EXERCISE INSTRUCTIONS. Report how many lines of the data contain the string "wiringPi". Add nothing.

DATA LISTING.
━━━━━━
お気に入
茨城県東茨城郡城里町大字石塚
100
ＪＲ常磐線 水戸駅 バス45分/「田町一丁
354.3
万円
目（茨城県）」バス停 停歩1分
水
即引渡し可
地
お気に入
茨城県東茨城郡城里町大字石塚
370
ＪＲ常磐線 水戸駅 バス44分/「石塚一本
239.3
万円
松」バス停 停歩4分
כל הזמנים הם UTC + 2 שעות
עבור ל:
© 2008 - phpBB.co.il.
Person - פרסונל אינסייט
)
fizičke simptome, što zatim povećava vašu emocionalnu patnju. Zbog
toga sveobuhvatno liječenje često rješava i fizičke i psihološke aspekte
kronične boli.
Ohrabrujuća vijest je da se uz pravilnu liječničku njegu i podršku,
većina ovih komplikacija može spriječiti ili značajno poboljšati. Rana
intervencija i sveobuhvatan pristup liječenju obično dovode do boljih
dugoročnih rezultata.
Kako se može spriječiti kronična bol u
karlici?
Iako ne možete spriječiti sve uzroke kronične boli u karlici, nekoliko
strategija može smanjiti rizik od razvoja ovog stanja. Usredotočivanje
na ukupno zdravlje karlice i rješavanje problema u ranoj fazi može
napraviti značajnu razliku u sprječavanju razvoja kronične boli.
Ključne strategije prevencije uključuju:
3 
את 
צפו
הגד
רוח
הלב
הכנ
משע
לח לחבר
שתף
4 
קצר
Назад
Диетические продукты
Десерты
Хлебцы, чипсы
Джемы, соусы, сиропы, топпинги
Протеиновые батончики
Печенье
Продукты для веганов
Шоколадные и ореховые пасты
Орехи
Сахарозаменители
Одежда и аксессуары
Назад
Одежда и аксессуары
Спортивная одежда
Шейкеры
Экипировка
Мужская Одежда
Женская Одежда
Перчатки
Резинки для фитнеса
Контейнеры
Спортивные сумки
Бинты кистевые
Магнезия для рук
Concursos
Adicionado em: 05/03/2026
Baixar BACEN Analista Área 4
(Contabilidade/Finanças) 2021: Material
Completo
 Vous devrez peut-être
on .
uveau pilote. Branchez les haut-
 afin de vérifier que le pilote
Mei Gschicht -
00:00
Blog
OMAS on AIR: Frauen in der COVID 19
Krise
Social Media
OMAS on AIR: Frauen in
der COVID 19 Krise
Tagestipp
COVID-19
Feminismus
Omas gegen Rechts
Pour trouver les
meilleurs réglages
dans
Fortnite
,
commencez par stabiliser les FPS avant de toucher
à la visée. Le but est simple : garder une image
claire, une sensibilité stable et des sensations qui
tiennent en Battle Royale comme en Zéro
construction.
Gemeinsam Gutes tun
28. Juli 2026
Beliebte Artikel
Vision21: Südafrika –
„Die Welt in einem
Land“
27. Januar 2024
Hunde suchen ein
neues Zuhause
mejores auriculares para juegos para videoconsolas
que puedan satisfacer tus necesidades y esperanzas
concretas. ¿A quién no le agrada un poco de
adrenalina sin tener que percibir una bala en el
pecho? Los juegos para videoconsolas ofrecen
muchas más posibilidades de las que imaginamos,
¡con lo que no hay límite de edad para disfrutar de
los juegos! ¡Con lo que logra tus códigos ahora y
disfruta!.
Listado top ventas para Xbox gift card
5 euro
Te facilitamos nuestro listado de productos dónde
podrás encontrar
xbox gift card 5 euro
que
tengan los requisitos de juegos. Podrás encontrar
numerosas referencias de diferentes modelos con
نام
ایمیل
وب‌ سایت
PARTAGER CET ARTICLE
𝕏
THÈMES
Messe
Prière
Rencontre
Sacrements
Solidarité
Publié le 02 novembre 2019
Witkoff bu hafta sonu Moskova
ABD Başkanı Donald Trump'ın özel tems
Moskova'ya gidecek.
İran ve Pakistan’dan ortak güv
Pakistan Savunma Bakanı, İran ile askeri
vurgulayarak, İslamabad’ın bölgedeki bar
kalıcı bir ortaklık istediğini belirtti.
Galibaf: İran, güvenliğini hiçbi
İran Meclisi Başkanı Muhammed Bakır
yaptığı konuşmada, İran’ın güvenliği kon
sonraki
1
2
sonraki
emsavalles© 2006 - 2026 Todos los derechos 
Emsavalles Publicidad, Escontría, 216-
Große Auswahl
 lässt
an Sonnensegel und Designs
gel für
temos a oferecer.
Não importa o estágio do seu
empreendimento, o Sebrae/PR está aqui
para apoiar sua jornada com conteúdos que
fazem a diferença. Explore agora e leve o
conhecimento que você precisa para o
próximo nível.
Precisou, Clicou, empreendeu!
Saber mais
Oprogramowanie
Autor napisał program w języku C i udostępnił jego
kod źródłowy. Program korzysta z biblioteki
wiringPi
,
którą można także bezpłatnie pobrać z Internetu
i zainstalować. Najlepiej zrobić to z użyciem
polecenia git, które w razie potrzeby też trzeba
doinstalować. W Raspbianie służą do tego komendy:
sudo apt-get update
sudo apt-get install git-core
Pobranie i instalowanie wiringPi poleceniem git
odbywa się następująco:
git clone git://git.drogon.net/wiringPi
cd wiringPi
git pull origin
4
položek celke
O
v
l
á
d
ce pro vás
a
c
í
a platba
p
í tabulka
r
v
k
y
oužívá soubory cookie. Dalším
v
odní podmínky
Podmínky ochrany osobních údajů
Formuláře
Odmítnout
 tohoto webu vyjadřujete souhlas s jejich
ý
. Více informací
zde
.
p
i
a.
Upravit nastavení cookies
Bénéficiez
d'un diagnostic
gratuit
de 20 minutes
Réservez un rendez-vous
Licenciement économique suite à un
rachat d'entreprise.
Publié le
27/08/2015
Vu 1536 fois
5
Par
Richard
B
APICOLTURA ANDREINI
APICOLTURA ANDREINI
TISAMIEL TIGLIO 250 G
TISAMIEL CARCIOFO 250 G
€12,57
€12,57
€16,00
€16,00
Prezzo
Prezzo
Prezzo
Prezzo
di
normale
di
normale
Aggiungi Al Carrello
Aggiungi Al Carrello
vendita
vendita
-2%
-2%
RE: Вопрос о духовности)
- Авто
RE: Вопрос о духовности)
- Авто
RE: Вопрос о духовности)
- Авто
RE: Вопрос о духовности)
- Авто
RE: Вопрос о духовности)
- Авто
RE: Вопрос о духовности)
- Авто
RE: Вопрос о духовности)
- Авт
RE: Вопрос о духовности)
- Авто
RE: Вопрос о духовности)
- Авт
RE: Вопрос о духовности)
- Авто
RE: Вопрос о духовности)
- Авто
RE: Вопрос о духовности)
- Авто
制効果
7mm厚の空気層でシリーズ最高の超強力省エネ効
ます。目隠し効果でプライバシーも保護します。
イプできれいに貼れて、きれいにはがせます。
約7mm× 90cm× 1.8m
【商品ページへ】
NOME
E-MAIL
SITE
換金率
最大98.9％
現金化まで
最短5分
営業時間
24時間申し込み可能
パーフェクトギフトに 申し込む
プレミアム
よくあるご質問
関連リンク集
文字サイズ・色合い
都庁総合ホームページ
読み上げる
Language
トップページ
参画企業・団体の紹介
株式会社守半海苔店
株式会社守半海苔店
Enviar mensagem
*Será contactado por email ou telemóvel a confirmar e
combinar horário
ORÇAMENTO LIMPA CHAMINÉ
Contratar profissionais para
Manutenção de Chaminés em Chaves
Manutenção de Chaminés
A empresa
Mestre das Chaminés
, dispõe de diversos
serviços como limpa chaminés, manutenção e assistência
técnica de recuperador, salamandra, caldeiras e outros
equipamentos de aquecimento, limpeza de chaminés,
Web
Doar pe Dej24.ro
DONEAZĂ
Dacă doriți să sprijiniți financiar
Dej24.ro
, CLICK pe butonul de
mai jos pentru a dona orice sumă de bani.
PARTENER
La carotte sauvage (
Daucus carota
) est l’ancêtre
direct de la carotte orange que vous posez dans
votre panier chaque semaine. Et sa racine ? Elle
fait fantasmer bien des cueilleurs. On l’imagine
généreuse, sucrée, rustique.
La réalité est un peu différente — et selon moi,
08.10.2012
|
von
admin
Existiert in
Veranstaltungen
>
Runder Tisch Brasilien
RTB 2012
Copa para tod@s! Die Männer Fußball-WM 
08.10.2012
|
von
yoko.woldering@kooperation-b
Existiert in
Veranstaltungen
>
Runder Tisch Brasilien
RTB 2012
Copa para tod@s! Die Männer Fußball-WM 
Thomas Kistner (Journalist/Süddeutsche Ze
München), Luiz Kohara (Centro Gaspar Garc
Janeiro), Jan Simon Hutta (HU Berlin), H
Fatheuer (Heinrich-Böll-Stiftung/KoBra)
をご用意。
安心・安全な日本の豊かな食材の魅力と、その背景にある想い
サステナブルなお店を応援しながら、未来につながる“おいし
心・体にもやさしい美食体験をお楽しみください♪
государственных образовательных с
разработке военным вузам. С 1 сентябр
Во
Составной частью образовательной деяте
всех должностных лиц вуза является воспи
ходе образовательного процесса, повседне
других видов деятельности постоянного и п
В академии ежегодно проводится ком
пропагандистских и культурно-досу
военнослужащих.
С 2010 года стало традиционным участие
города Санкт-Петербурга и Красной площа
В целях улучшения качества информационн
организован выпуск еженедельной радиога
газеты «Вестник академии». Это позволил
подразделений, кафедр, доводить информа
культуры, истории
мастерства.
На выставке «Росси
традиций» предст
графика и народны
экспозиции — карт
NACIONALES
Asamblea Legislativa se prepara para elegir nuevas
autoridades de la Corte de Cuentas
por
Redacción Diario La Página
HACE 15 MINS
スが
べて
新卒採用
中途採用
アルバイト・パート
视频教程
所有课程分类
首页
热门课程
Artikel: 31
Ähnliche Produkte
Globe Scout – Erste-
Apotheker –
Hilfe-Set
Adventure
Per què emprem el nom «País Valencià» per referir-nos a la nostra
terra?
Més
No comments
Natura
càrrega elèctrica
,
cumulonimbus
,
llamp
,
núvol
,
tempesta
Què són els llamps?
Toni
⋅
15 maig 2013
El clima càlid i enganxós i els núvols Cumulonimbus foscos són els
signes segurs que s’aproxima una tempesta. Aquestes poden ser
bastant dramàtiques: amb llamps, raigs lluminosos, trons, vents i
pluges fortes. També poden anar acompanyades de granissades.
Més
━━━━━━
EXERCISE OUTPUT. 4